Sensibilidade essa que nos é dada pela transposição das ilustrações do livro de Brian Selznick, em que o filme se baseia (Selznick que assina também o argumento deste filme). Através de um engenhoso modelo narrativo, a história de Rose é contada numa homenagem ao cinema mudo dos anos 1920. A preto e branco, sem vozes e com adequadas adaptações técnicas ao cinema do passado, Haynes mergulha-nos na arte dos mestres que faziam filmes precisamente arredados de uma das mais práticas formas de contar história: a fala.
Simmonds traz uma capacidade de expressar emoções através da linguagem corporal capaz de levar a história em frente, sem grande prejuízo para o contexto da história (o prejuízo não é grande, mas também não é inexistente).
Cinquenta anos mais tarde, vive Ben (Oakes Fegley). Dado a perdas, o jovem está em busca de pistas por entre os haveres da mãe quando, literalmente num relâmpago, perde a audição e o mundo se lhe cala. Mas o silêncio do mundo não emudece as dúvidas do rapaz, que parte para a decadente Nova Iorque do final dos anos 1970 em busca do pai, de quem sabe apenas o nome — Danny — e a pista de uma livraria.
Meio século antes, Rose fizera o mesmo. Surda, resguarda do mundo por um pai sobreprotetor, sem saber do paradeiro da mãe, a jovem parte a caminho de Nova Iorque. Não foi, porém, em busca de um eventual Danny, se não à procura de uma famosa atriz do cinema mudo (Julianne Moore), que preparava na cidade do leste dos Estados Unidos a estreia de uma peça. Atriz que acredita (ou deseja) ser a respetiva mãe.
Façamos uma pausa aqui para apreciar parte das cenas em que esta busca decorre. Numa situação em que vários atores ensaiam a peça — e por ser uma referência ao cinema mudo, como dissemos, estes segmentos não têm falas — os autores do filme deram-se à liberdade de fazer algo simpático. Grande parte dos atores que desempenham o papel de personagens falantes é, na verdade, surda. Foi uma oportunidade para estes artistas de interpretar personagens a que, normalmente, não têm acesso.
Regressando à narrativa dupla, tanto os destinos de Rose como de Ben convergem em torno de um meteorito exposto no museu de história natural de Nova Iorque, numa analogia à transitoriedade do tempo e à imutabilidade do espaço. É que os homens passam, mas as montanhas — e o lixo espacial — ficam.

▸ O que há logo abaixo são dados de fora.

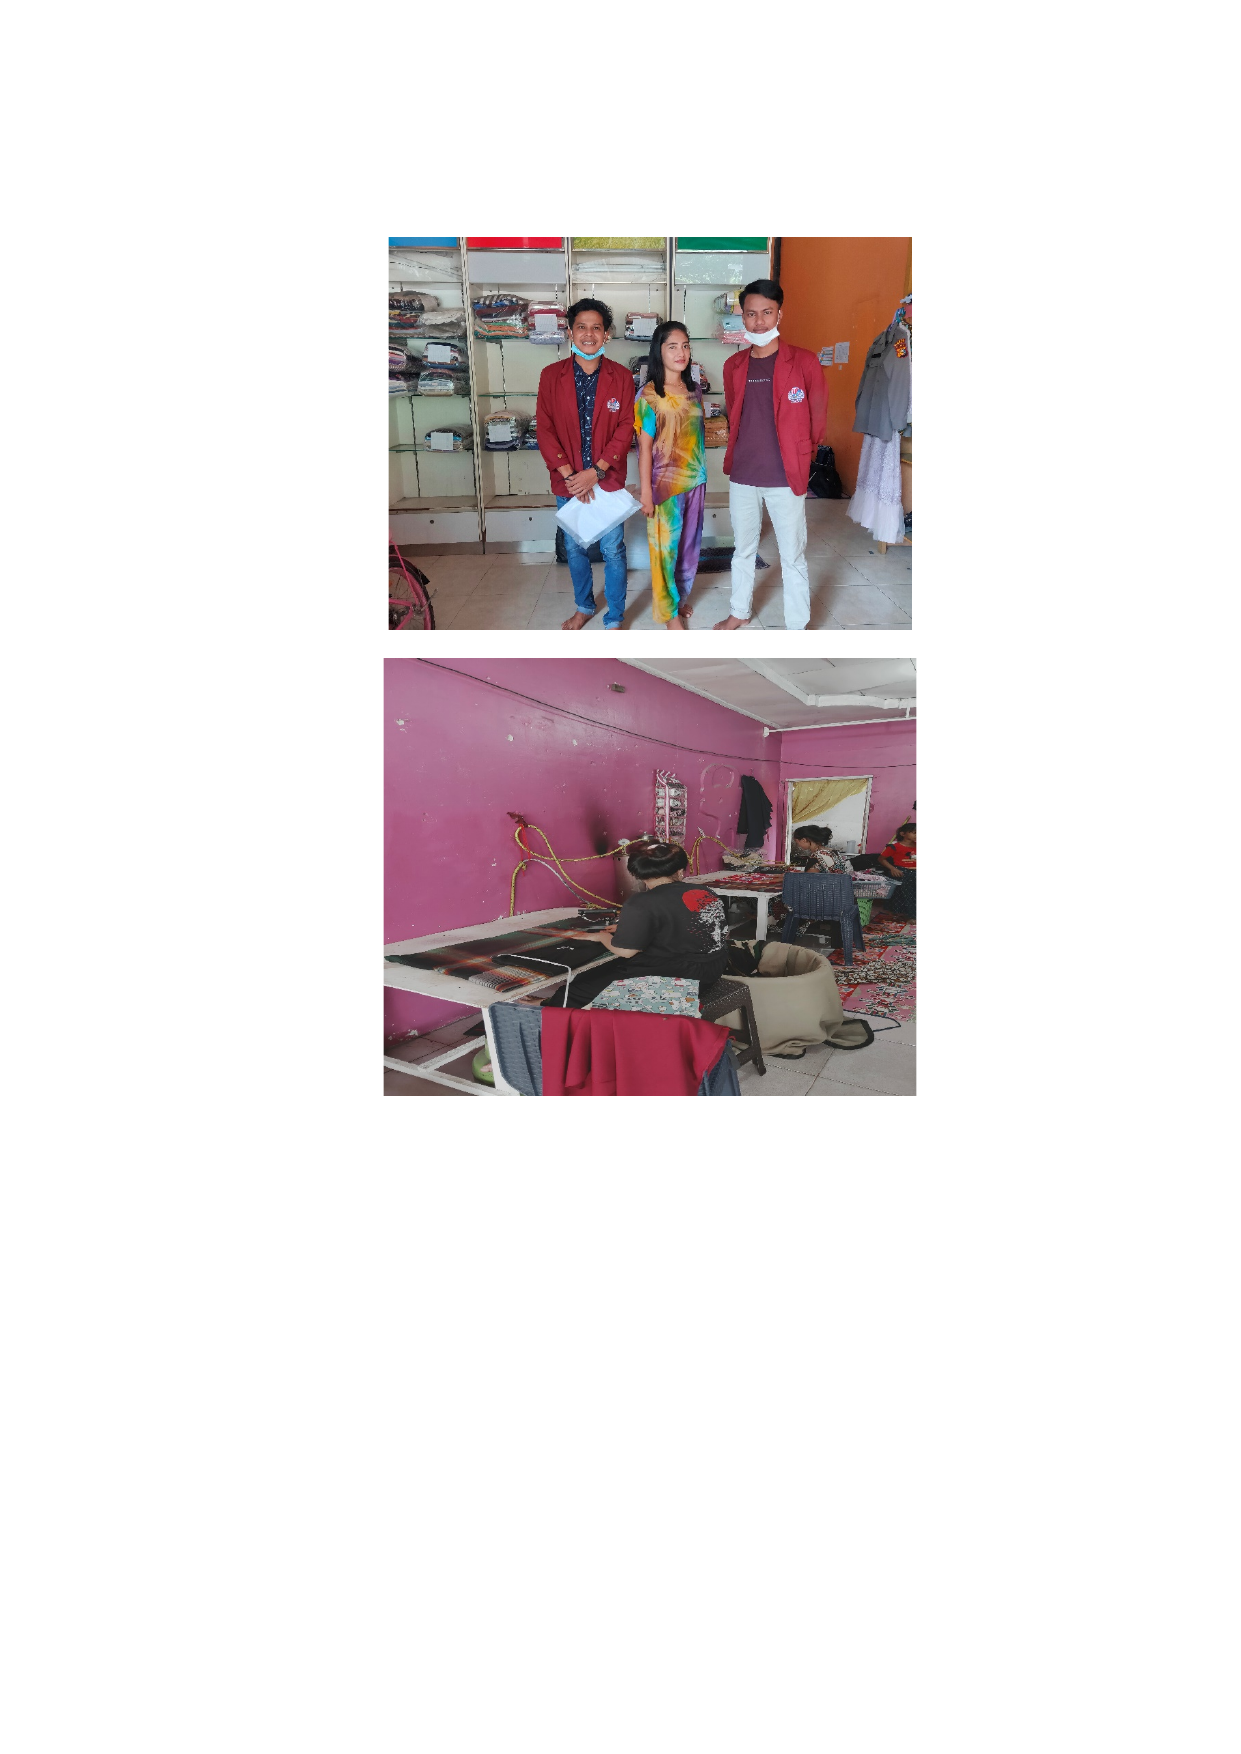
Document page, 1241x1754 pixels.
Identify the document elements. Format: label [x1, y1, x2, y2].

picture [388, 237, 912, 630]
picture [383, 658, 917, 1096]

O próprio astro caído ganha significado se o virmos como estrela cadente que foi antes de se despenhar. E a atração pelas estrelas é-nos mais do que uma vez posta à frente, seja literalmente, seja literariamente.
Enunciadas quase todas as premissas, resta falar do final algo atabalhoado a que chegamos. Atabalhoado porque atirado. Num repente, depois de seguirmos as duas pontas do fio de Ariadne, acabamos a bater na testa de nós mesmos, que é como quem diz, depois de seguirmos duas estradas distintas, embora semelhantes, acabamos precisamente no mesmo lugar. Aqui, porém, a culpa talvez seja mais do argumento que da realização.
Reforçando, para concluir, é um filme com momentos de grande beleza cinematográfica; com um desenvolvimento narrativo pouco comum e muito interessante, com atuações exemplares, fotografia precisa e cenários rigorosos. Porém, com um argumento que se enrola dentro de si. No final, não há nada para desgostar fortemente neste filme; contudo, também não sei se há algo para gostar grandemente.
É de louvar, porém, a abertura de uma janela para este mundo do silêncio. Apesar de uma rica banda sonora, o espectador sente a claustrofobia da mudez, da ausência total de som. E essa viagem sinestésica pela vida de duas crianças surdas; pela vida de quem, não ouvindo, recorre ao resto que é o mundo para perceber não só quem é, mas também o que a rodeia.
“Wonderstruck: O Museu das Maravilhas”, de Todd Haynes, com Oakes Fegley, Millicent Simmonds, Julianne Moore e Michelle Williams, estreia esta quinta-feira, 22 de março, nas salas portuguesas.